**DOCUMENT TEXT:**
══════════════════════════════

From mboxrd@z Thu Jan  1 00:00:00 1970
Received: from mail-pg1-f193.google.com ([209.85.215.193]:33182 "EHLO
        mail-pg1-f193.google.com" rhost-flags-OK-OK-OK-OK) by vger.kernel.org
        with ESMTP id S1730038AbeGMQ7u (ORCPT
        <rfc822;fstests@vger.kernel.org>); Fri, 13 Jul 2018 12:59:50 -0400
Date: Fri, 13 Jul 2018 09:44:20 -0700
From: "Luis R. Chamberlain" <mcgrof@kernel.org>
Subject: Re: [ANN] oscheck: wrapper for fstests check.sh - tracking and
 working with baselines
Message-ID: <20180713164420.GA3620@garbanzo.do-not-panic.com>
References: <CAB=NE6UjcBgQhoQvZoWKXnPWoHVNMbeYdyGfYsHdgeA=L1M4wQ@mail.gmail.com>
 <CAOQ4uxgd+Z2ADUXdLk3odP9F6KOsrE4HfRpg-1dpP9HS-zbi=Q@mail.gmail.com>
MIME-Version: 1.0
Content-Type: text/plain; charset=us-ascii
Content-Disposition: inline
In-Reply-To: <CAOQ4uxgd+Z2ADUXdLk3odP9F6KOsrE4HfRpg-1dpP9HS-zbi=Q@mail.gmail.com>
Sender: fstests-owner@vger.kernel.org
To: Amir Goldstein <amir73il@gmail.com>, Jeff Mahoney <jeffm@suse.com>
Cc: "Luis R. Chamberlain" <mcgrof@kernel.org>, Linux FS Devel <linux-fsdevel@vger.kernel.org>, xfs <linux-xfs@vger.kernel.org>, fstests <fstests@vger.kernel.org>, Sasha Levin <Alexander.Levin@microsoft.com>, Sasha Levin <levinsasha928@gmail.com>, Valentin Rothberg <valentinrothberg@gmail.com>
List-ID: <fstests@vger.kernel.org>

On Fri, Jul 13, 2018 at 11:39:55AM +0300, Amir Goldstein wrote:
> On Fri, Jul 13, 2018 at 5:43 AM, Luis R. Chamberlain <mcgrof@kernel.org> wrote:
> > I had volunteered at the last LSF/MM to help with the stable work for
> > XFS. To help with this, as part of this year's SUSE Hackweek, I've
> > first generalized my own set of scripts to help track a baseline of
> > results from fstests [0], and extended it to be able to easily ramp up
> > with fstests on different distributions, and I've also created a
> > respective baseline of results against these distributions as a
> > further example of how these scripts and wrapper framework can be used
> 
> Hi Luis!
> 
> Thanks a lot for doing this work!
> 
> Will take me some time to try it out, but see some questions below...
> 
> > [1]. The distributions currently supported are:
> >
> >   * Debian testing
> >   * OpenSUSE Leap 15.0
> >   * Fedora 28
> >
> > The stable work starts with creating a baseline for v4.17.3. The
> > results are visible as a result of expunge files which categorize the
> > failures for the different sections tested.
> 
> So the only "bad" indication is a test failure?

That is correct to a certain degree, ie, if xfsprogs / the kernel
config could run it we can assume it passed.

> How about indication about a test that started to pass since baseline?

Indeed, that is desirable.

══════════════════════════════

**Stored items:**
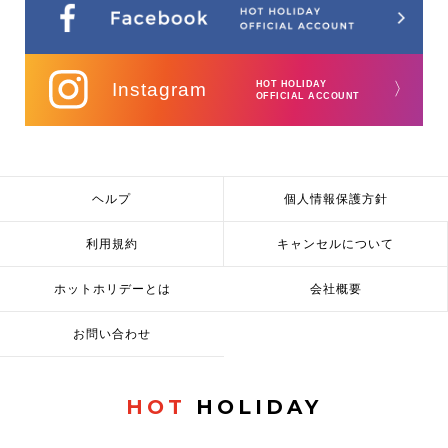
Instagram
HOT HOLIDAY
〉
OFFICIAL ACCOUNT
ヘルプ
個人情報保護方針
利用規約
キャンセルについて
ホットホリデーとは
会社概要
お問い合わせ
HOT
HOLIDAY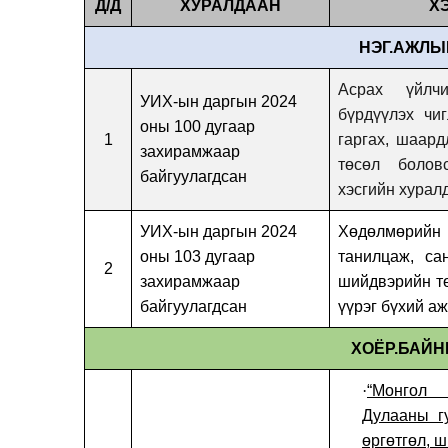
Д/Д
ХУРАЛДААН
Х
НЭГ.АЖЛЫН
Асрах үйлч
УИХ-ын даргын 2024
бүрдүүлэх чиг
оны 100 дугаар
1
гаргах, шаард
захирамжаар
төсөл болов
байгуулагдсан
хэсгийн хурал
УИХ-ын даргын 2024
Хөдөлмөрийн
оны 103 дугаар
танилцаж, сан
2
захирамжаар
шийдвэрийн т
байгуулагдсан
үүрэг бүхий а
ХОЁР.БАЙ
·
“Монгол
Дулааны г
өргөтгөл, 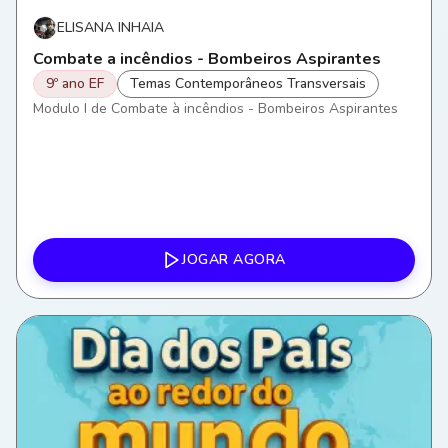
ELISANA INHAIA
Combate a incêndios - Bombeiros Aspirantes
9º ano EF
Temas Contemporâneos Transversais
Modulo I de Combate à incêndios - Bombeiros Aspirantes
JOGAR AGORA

══════════════════════════════

**THINGS TO DO:**
1. Rewrite the part of the oscheck email thread that opens with "That is correct" and closes with "that is desirable.", putting "useful" in place of "desirable".
2. Extend the oscheck email thread past its last sentence.
The records have nothing to do with the email thread.

**TASK ANSWERS:**
1.
That is correct to a certain degree, ie, if xfsprogs / the kernel
config could run it we can assume it passed.

> How about indication about a test that started to pass since baseline?

Indeed, that is useful.

2.
We have a few options. One is share the entire results directory for
a release / section, however this is rather big. For instance for a
full v4.17.3 run this is about 292 MiB alone. I don't think this
scales. IMHO lgogs should only be supplied onto bug reports, not this
framework.

The other option is to use -R xunit to generate the report in the
specified unit. I have not yet run this, or tried it, however IIRC
it does record success runs? Does it also keep logs? Hopefully not.  I'm
assuming it does not as of yet. I should note if one hits CTRL-C in the
middle one does not get the results. An alternative was being worked on
by Jeff which would sprinkle IIRC .ok files for tests which succeed,
then you could just scrape the results directory to determine which
tests did pass -- but you run into the same size problem as above.

Since we are establishing a full baseline, and using expunge files
to skip failures, we *should* be able to complete a full run now
though, and be able to capture the results into this xunit format.
I'll try that out and see how big the file is.

I think having that *and* the expunge list would work well.

We'd have to then process that file to scrape out which tests were
passed, if a user wanted that. Do we have scripts for processing
xunit files?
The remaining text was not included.